# What are the chances that these 3 Clownfish will get along?



## Altohombre (Dec 31, 2007)

a Clarkii, a False Percula, and a Black and White False Percula. I have heard that Clownfish don't typically get along unless they are introduced into the tank together. However I have heard stories of these fish being introduced at different times and at different ages and getting along. Would there be a chance of these 3 or at least two of these 3 getting along if I introduced them about the same time?


----------



## bettababy (Oct 12, 2006)

You may have a fair chance with the 2 species of percula provided they are similar in size, the tank is plenty big in case they need to get away from each other, and there is plenty of rock work for them to claim seperate territories from each other if they don't mesh. I would not mix the clarkii with the 2 percula's, the chances of this working are much much less.

How big of a tank would they be in? How much live rock? What other animals? 
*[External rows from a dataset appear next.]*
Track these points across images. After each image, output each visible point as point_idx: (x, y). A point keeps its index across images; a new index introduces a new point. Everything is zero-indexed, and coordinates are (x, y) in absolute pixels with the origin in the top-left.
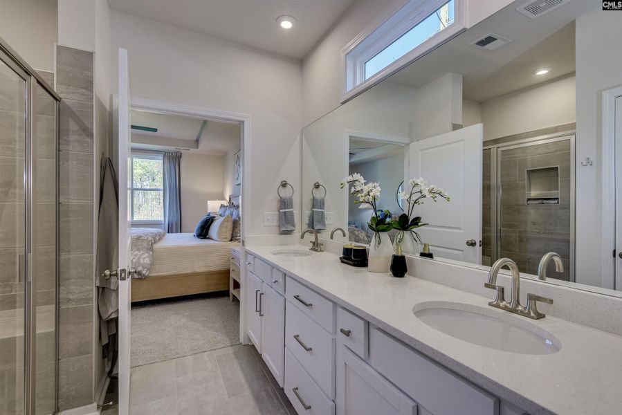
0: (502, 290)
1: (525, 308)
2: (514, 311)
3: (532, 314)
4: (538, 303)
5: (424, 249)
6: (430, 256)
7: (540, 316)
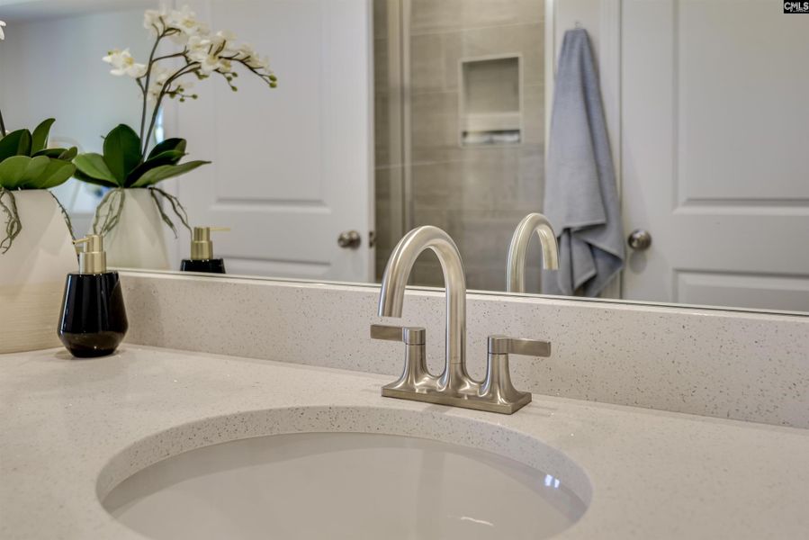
0: (420, 339)
1: (482, 383)
2: (450, 399)
3: (500, 400)
4: (514, 359)
5: (196, 247)
6: (215, 266)
7: (519, 401)
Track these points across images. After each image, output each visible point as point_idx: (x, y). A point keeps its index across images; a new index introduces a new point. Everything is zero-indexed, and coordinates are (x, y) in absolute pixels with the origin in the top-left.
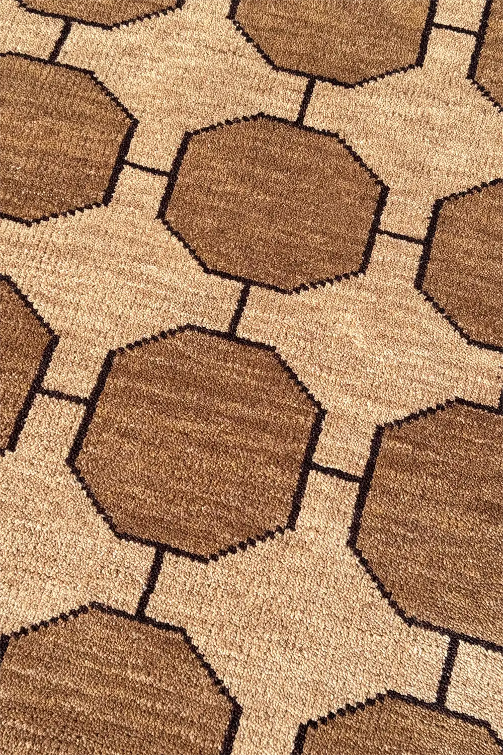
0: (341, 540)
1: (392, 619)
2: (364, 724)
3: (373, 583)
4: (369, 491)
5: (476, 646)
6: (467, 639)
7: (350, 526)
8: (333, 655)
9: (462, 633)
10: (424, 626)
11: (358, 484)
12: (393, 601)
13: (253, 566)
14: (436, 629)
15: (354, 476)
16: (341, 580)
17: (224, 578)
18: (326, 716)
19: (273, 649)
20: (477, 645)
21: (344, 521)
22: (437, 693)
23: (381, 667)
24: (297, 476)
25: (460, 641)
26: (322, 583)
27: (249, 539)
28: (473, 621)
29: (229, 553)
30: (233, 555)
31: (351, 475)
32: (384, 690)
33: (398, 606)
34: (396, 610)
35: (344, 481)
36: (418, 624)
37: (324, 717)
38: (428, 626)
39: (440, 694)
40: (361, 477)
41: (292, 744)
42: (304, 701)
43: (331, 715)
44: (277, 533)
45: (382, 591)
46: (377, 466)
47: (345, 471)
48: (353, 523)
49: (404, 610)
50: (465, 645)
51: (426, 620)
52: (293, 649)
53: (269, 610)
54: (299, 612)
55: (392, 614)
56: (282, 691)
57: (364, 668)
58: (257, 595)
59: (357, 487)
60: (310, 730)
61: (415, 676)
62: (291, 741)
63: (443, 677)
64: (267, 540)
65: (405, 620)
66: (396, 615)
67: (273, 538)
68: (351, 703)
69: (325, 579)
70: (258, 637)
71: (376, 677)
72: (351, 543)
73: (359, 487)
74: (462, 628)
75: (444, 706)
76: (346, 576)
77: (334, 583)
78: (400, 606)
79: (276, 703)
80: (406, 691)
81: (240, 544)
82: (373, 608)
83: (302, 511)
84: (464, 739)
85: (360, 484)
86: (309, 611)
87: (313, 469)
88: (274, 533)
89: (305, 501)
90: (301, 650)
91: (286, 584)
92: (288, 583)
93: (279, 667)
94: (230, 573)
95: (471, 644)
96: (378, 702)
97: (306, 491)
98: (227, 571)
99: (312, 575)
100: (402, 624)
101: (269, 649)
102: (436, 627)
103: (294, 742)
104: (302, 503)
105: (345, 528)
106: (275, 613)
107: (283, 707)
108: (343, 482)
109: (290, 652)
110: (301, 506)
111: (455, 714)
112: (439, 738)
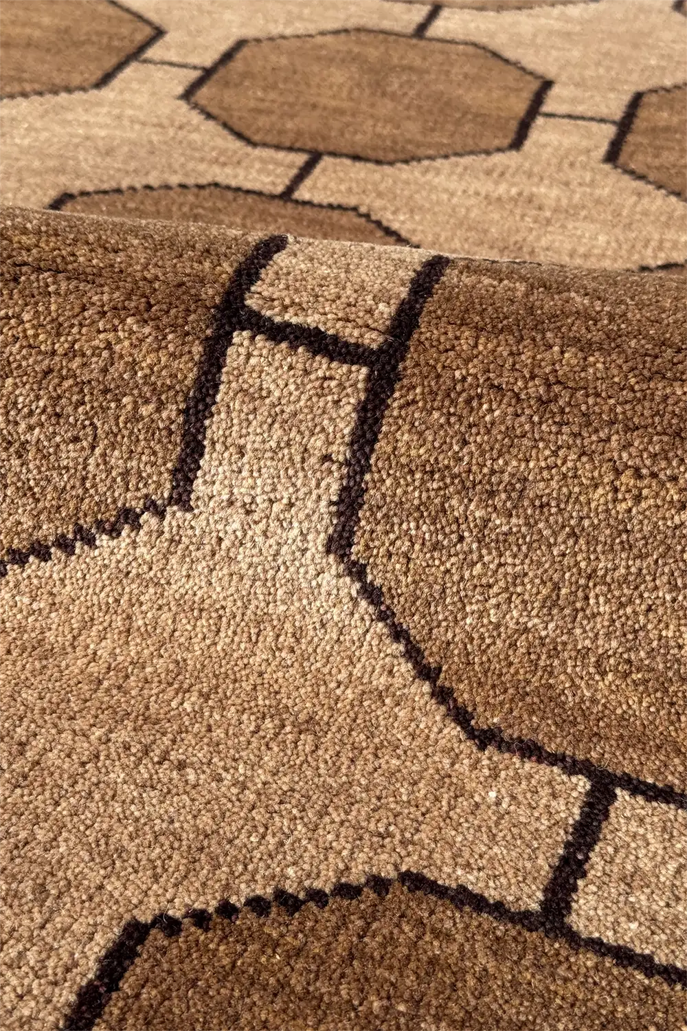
0: (310, 537)
1: (435, 729)
2: (319, 939)
3: (395, 646)
4: (393, 392)
5: (663, 805)
6: (637, 787)
7: (335, 498)
8: (264, 784)
9: (625, 773)
10: (520, 749)
11: (364, 370)
12: (442, 688)
13: (90, 591)
14: (555, 759)
15: (357, 345)
16: (311, 633)
17: (19, 616)
18: (211, 910)
19: (108, 757)
20: (668, 803)
21: (318, 486)
22: (545, 891)
23: (391, 820)
24: (197, 349)
25: (618, 791)
26: (261, 639)
27: (79, 530)
28: (659, 748)
29: (31, 559)
30: (43, 564)
31: (347, 344)
32: (390, 867)
33: (455, 700)
34: (449, 709)
35: (324, 361)
36: (504, 745)
37: (203, 912)
38: (531, 750)
39: (554, 893)
40: (374, 346)
41: (91, 964)
42: (159, 870)
43: (227, 909)
44: (146, 516)
45: (417, 664)
46: (423, 320)
47: (331, 332)
48: (344, 490)
49: (470, 709)
50: (633, 801)
51: (527, 735)
52: (160, 763)
53: (119, 687)
54: (196, 694)
55: (438, 718)
56: (102, 842)
57: (343, 816)
58: (95, 653)
59: (361, 377)
60: (157, 937)
61: (484, 849)
62: (93, 958)
63: (565, 860)
64: (124, 533)
65: (471, 734)
66: (447, 722)
67: (137, 527)
68: (290, 887)
69: (269, 629)
70: (74, 731)
71: (375, 839)
72: (339, 544)
73: (368, 378)
74: (626, 763)
75: (562, 923)
76: (323, 625)
77: (292, 640)
78: (460, 700)
79: (75, 867)
80: (454, 876)
81: (57, 540)
82: (388, 701)
83: (207, 457)
84: (620, 1009)
85: (372, 371)
86: (221, 695)
87: (243, 329)
88: (138, 516)
89: (215, 427)
90: (181, 766)
91: (172, 635)
92: (177, 634)
93: (110, 793)
94: (35, 606)
95: (649, 799)
96: (370, 895)
97: (218, 398)
98: (26, 600)
99: (238, 619)
100: (460, 741)
101: (97, 757)
102: (555, 755)
103: (99, 960)
104: (209, 433)
105: (323, 503)
106: (133, 693)
107: (95, 877)
108: (322, 366)
109: (150, 766)
110: (206, 443)
111: (597, 946)
112: (542, 996)
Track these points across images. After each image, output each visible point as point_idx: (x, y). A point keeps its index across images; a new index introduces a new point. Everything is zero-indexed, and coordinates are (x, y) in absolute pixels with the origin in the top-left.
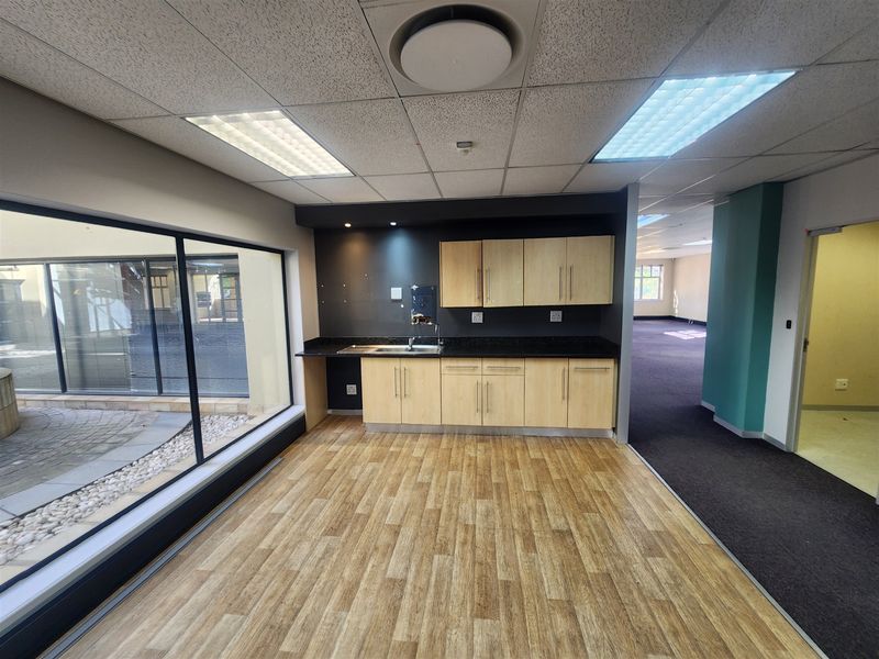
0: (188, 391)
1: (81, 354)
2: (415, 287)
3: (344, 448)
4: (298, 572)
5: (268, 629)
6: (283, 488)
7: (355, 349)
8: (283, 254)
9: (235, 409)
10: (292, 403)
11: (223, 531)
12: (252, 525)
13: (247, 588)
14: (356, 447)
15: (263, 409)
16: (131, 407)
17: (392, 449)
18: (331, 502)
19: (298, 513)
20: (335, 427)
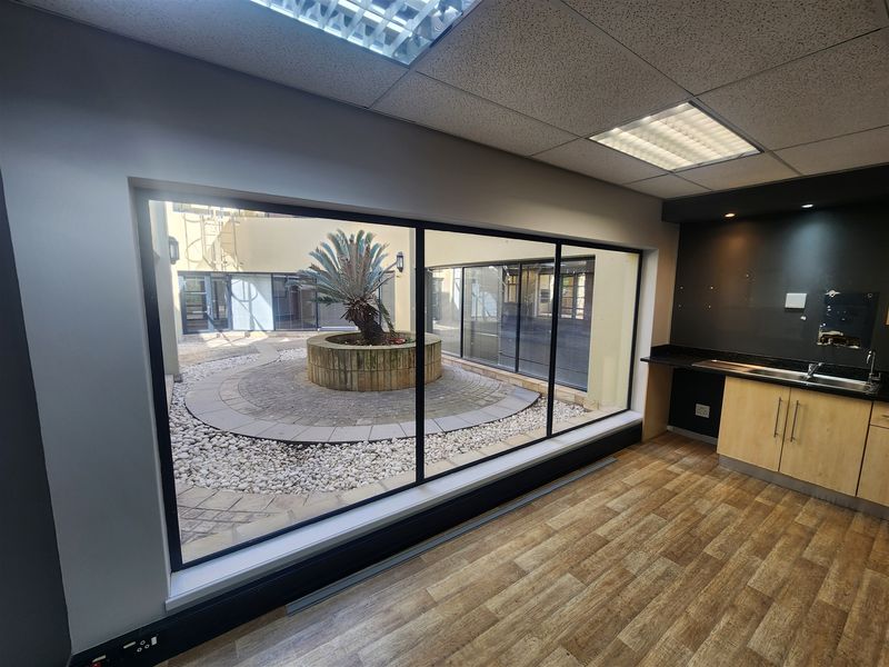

The neat thing about clowns is that they are dimorphic, meaning they have the ability to change their sex. With 2 percula you will likely end up with a bonded pair, but this only works when they are the same species. Percual is typically still percula when it comes to this, so they'd stand a fair chance. A percula and clarkii would not mate, would not alter sex accordingly, etc. If you add all 3 you stand to have 1 outsider against a mated pair... which usually brings a lot of aggression in what is typically a pretty docile fish.


----------



## Altohombre (Dec 31, 2007)

I have a 46 gallon tank. I am aiming to have the typical 63 lbs of live rock but don't have anything set up yet. If a an orange clown mates with a black and white would their offspring be mixed in colors?


----------



## bettababy (Oct 12, 2006)

That's a question only mother nature can answer. Chances are you won't see any fry, as clowns are not so easy to breed in captivity, is why tank raised fish are more expensive. It's a very long process and hard to get the eggs to hatch... if they hatch, its very hard to feed the fry. To successfully spawn clownfish you would need multiple tanks, plenty of the smallest of live micro foods, lots of time and lots of money to invest, lol.


----------